> Brief: Where in the records does the word "przez" occur? Copy each line in which it does.

> Extracted material:
━━━━

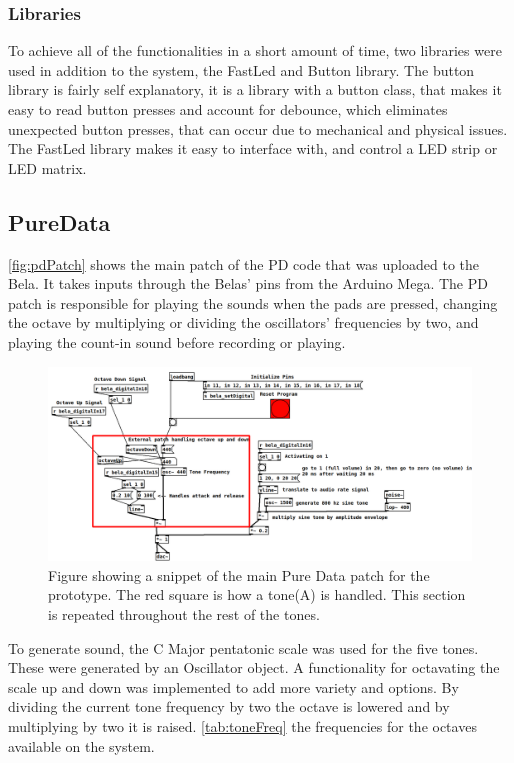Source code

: 		\subsubsection{Libraries}%
			To achieve all of the functionalities in a short amount of time, two libraries were used in addition to the system,
			the FastLed and Button library. The button library is fairly self explanatory, it is a library with a button class, that makes it easy to read button presses and account for debounce, which eliminates unexpected button presses, that can occur due to mechanical and physical issues. The FastLed library makes it easy to interface with, and control a LED strip or LED matrix.
	\subsection{PureData}%
		\autoref{fig:pdPatch} shows the main patch of the PD code that was uploaded to the Bela. It takes inputs through the Belas' pins from the Arduino Mega. The PD patch is responsible for playing the sounds when the pads are pressed, changing the octave by multiplying or dividing the oscillators' frequencies by two, and playing the count-in sound before recording or playing.
	
	\begin{figure}[H]
		\centering
		\includegraphics[width=1\linewidth]{figure/Implementation/pdPatch1.png}
		\caption{Figure showing a snippet of the main Pure Data patch for the prototype. The red square is how a tone(A) is handled. This section is repeated throughout the rest of the tones.}
		\label{fig:pdPatch}
	\end{figure}
	To generate sound, the C Major pentatonic scale was used for the five tones. These were generated by an Oscillator object. A functionality for octavating the scale up and down was implemented to add more variety and options. By dividing the current tone frequency by two the octave is lowered and by multiplying by two it is raised. \autoref{tab:toneFreq} the frequencies for the octaves available on the system.
	
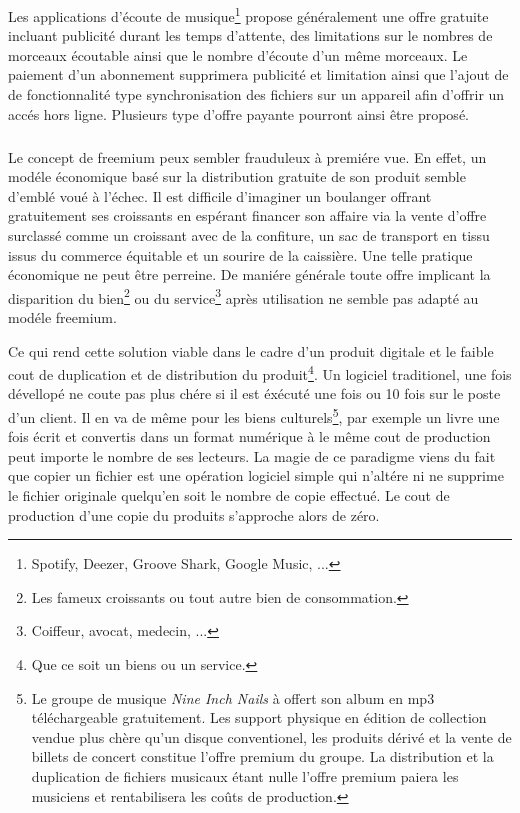 \documentclass[11pt, a4paper ]{article}
\begin{document}
\subsubparagraph{}
Les applications d'écoute de musique\footnote{Spotify, Deezer, Groove Shark, Google Music, ...} propose généralement une offre gratuite incluant publicité durant les temps d'attente, des limitations sur le nombres de morceaux écoutable ainsi que le nombre d'écoute d'un même morceaux.
Le paiement d'un abonnement supprimera publicité et limitation ainsi que l'ajout de de fonctionnalité type synchronisation des fichiers sur un appareil afin d'offrir un accés hors ligne. Plusieurs type d'offre payante pourront ainsi être proposé.


\paragraph{} %
	\subparagraph{} %
Le concept de freemium peux sembler frauduleux à premiére vue. En effet, un modéle économique basé sur la distribution gratuite de son produit semble d'emblé voué à l'échec. Il est difficile d'imaginer un boulanger offrant gratuitement ses croissants en espérant financer son affaire via la vente d'offre surclassé comme un croissant avec de la confiture, un sac de transport en tissu issus du commerce équitable et un sourire de la caissière. Une telle pratique économique ne peut être perreine. De maniére générale toute offre implicant la disparition du bien\footnote{Les fameux croissants ou tout autre bien de consommation.} ou du service\footnote{Coiffeur, avocat, medecin, ...} après utilisation ne semble pas adapté au modéle freemium.

Ce qui rend cette solution viable dans le cadre d'un produit digitale et le faible cout de duplication et de distribution du produit\footnote{Que ce soit un biens ou un service.}. Un logiciel traditionel, une fois dévellopé ne coute pas plus chére si il est éxécuté une fois ou 10 fois sur le poste d'un client. Il en va de même pour les biens culturels\footnote{Le groupe de musique \emph{Nine Inch Nails} à offert son album en mp3 téléchargeable gratuitement. Les support physique en édition de collection vendue plus chère qu'un disque conventionel, les produits dérivé et la vente de billets de concert constitue l'offre premium du groupe. La distribution et la duplication de fichiers musicaux étant nulle l'offre premium paiera les musiciens et rentabilisera les coûts de production.}, par exemple un livre une fois écrit et convertis dans un format numérique à le même cout de production peut importe le nombre de ses lecteurs. La magie de ce paradigme viens du fait que copier un fichier est une opération logiciel simple qui n'altére ni ne supprime le fichier originale quelqu'en soit le nombre de copie effectué. Le cout de production d'une copie du produits s'approche alors de zéro.
\end{document}
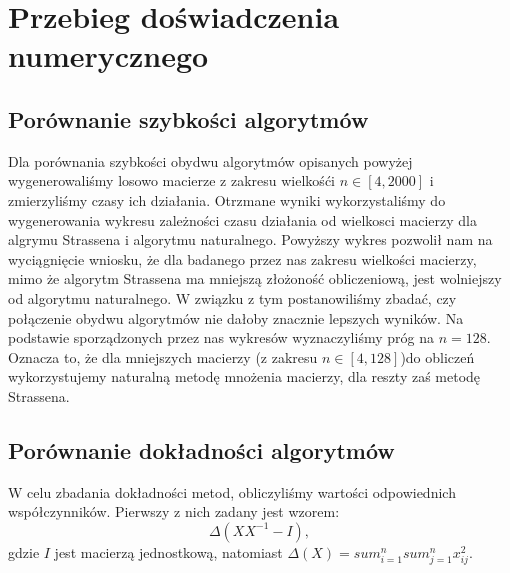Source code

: \section{Przebieg doświadczenia numerycznego}
\subsection{Porównanie szybkości algorytmów}
Dla porównania szybkości obydwu algorytmów opisanych powyżej wygenerowaliśmy
losowo macierze z zakresu wielkośći $n \in [4, 2000]$ i zmierzyliśmy czasy ich
działania. Otrzmane wyniki wykorzystaliśmy do wygenerowania wykresu zależności
czasu działania od wielkosci macierzy dla algrymu Strassena i algorytmu
naturalnego.
Powyższy wykres pozwolił nam na wyciągnięcie wniosku, że dla badanego przez nas
zakresu wielkości macierzy, mimo że algorytm Strassena ma mniejszą złożoność
obliczeniową, jest wolniejszy od algorytmu naturalnego. W związku z tym
postanowiliśmy zbadać, czy połączenie obydwu algorytmów nie dałoby znacznie
lepszych wyników. Na podstawie sporządzonych przez nas wykresów wyznaczyliśmy
próg na $n=128$. Oznacza to, że dla mniejszych macierzy (z zakresu
$n \in [4, 128]$)do obliczeń wykorzystujemy naturalną metodę mnożenia macierzy,
dla reszty zaś metodę Strassena.
\subsection{Porównanie dokładności algorytmów}
W celu zbadania dokładności metod, obliczyliśmy wartości odpowiednich
współczynników. Pierwszy z nich zadany jest wzorem:
$$\Delta(XX^{-1}-I),$$
gdzie $I$ jest macierzą jednostkową, natomiast $\Delta(X) = sum_{i=1}^{n}
sum_{j=1}^{n} x_{ij}^2.$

━━━━

> Output:
Powyższy wykres pozwolił nam na wyciągnięcie wniosku, że dla badanego przez nas
lepszych wyników. Na podstawie sporządzonych przez nas wykresów wyznaczyliśmy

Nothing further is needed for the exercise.